Akinlawon Mabogunje and the cartography of honour and achievements
Like I wrote in my review of his autobiography, being referred to as the Father of African Geography, according to Prof. Mabogunje, is more of a function of allowing his Ph.D to highlight the skills of quantitative and theoretical geography which contributed to giving urban and regional development an ‘African visibility’ in an evolving intellectual revolution. After a Master’s thesis titled The Changing Pattern of Rural Settlement and Rural Economy in Egba Division, Southwestern Nigeria (1958), Mabogunje went on to produce Lagos: A Study in Urban Geography (1968), and The Development Process: A Spatial Perspective (1980, revised 1989).
There were also series of lectures the most outstanding of which are the 1977 University Lecture titled On Developing and Development and the Sixth Keith Callard Lecture Series in 1969 titled Regional Mobility and Resource Development in West Africa. As these titles made clear, all these theses, lectures, essays and research projects were already defining for Mabogunje the scholar how his discipline intersects the development process, especially in Nigeria.
Thus, almost simultaneous with his intellectual development was also his administrative and policy restlessness to integrate knowledge with action and impact Nigeria. His involvement with the Western Nigerian Economic Advisory Council, Federal Capital Development Authority, DFFRI; his tenure first as Vice President and later as the first African President of the International Geographical Union, as well as numerous private sector responsibilities also combined with a truly pragmatic understanding of scholarship that brought geography into development planning and rural-urban development. It was therefore easy not only to set up the Development Policy Centre with Professor Ojetunji Aboyade in the 90s, but to also channel his convictions and unique scholarship into his understanding of development as a significantly grassroots phenomenon. With the optimum community (OPTICOM) initiative therefore, he meant to redirect government’s development energies in a manner that will yield the ultimate results for the empowerment of the people who really matter.
Unfortunately, like so many brilliant initiatives, OPTICOM has only met with a measure of minimal success. All you need to do is read Prof. Mabogunje’s autobiography—A Measure of Grace—and you will be amazed, again, at how his beloved country has blocked him at every critical point of service and commitment. But there is a reason why Mabogunje’s commitment cannot become ordinary and forgotten. One reason is the multiplication of honours and awards that has attended his pursuit of excellence and service in life.
But I have something else in mind. Many years ago, while straying about on my own course towards excellence in my chosen path of public service reform, I came under the mentoring influence Prof. Mabogunje and his friend, Prof. Aboyade. Between them, they moulded my conception of myself, my life, my profession and my contribution to posterity. Ojetunji Aboyade died many years ago, but Mabogunje took his mentoring of my progress in life by transforming it into an inter-generational platform when he became the Chairman of the Ibadan School of Government and Public Policy (ISGPP).

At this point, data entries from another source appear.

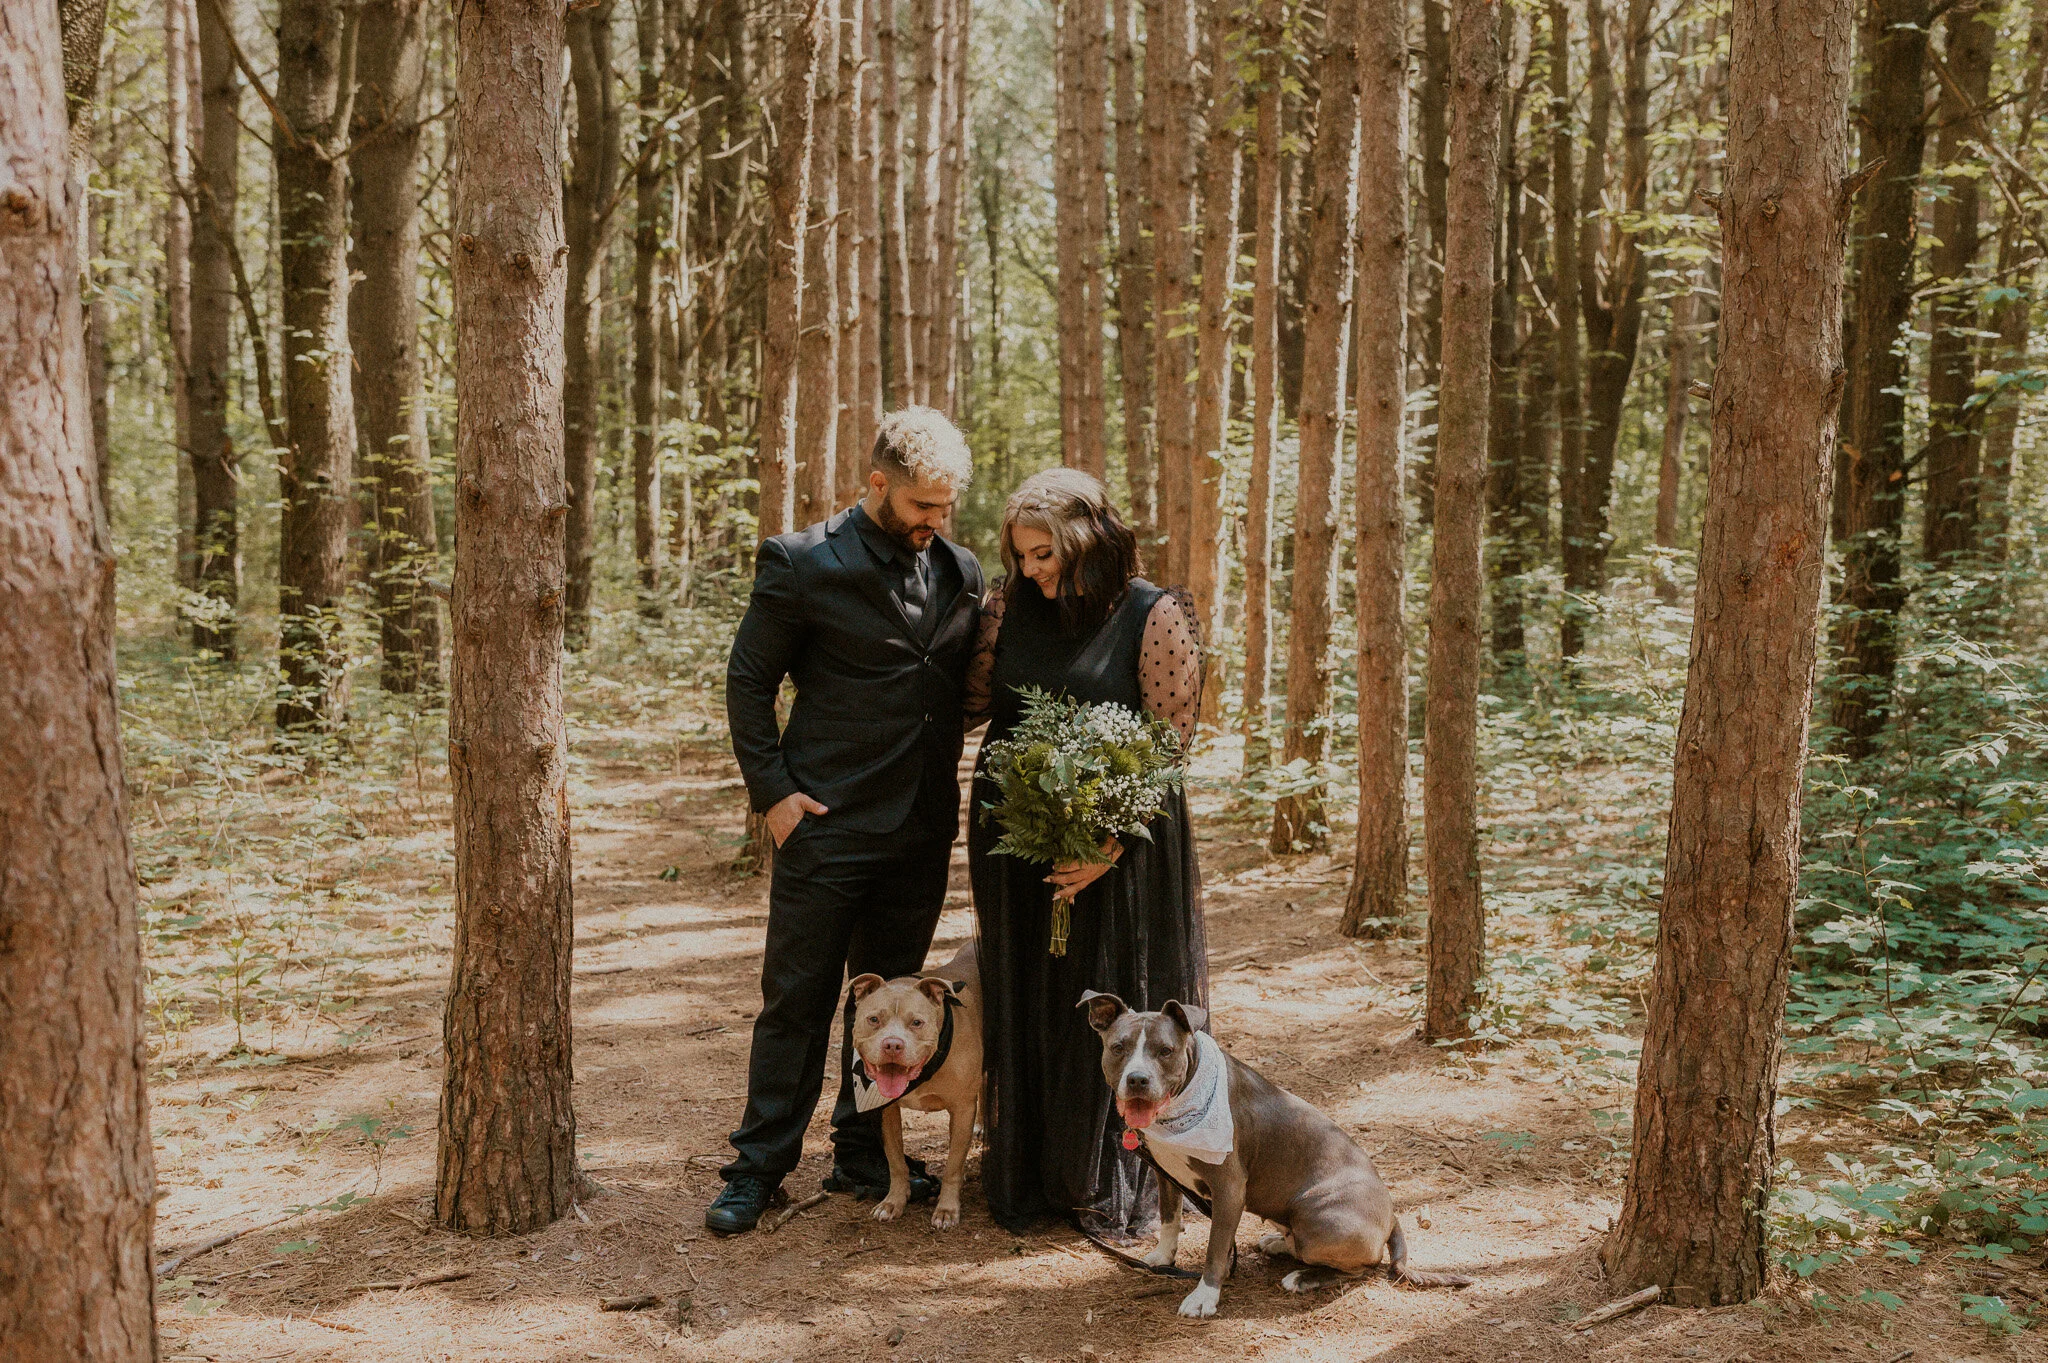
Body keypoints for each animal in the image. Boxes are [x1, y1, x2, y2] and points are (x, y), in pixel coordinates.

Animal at [843, 945, 978, 1219]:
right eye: (874, 1020)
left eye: (917, 1023)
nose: (893, 1045)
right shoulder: (886, 1110)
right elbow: (895, 1161)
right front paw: (893, 1202)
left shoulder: (963, 1108)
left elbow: (952, 1166)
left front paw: (947, 1209)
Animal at [1081, 994, 1466, 1309]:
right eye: (1119, 1047)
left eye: (1165, 1051)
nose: (1138, 1079)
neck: (1180, 1104)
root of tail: (1392, 1216)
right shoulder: (1166, 1174)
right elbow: (1170, 1220)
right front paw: (1163, 1256)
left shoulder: (1229, 1189)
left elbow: (1215, 1248)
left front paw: (1205, 1296)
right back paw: (1279, 1243)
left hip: (1317, 1216)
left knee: (1363, 1267)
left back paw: (1303, 1277)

Apart from its mandate in getting the government in Nigeria to work better for development and democracy, ISGPP is committed to bringing this about through a unique inter-generational dialogue that brings the creative patriotism of the younger generation in conversation with the experienced commitment of the older generation. It is only fit that a man of Mabogunje’s calibre, dedication, patriotism, experience, and development credentials would chair such an organization with cartographic efficiency. And, it seems to me also that ISGPP is now better placed to follow through on Mabogunje’s OPTICOM development option, especially through the radical resurgence of new and visionary traditional rulers who are taking grassroots development seriously as an alternative to large-scale development that has often failed to affect the people.
At both the cartographic and disciplinary level, therefore, Professor Akinlawon Ladipo Mabogunje’s ascension into the American Academy of Arts and Sciences Hall of Fame has taught us all a lesson about life: Providence knows where you are headed; but let hard work, diligence and relentless commitment take you there. Then the whole world will stand in applause. We all stand in loud ovation to this gentle soul who has been so highly honored.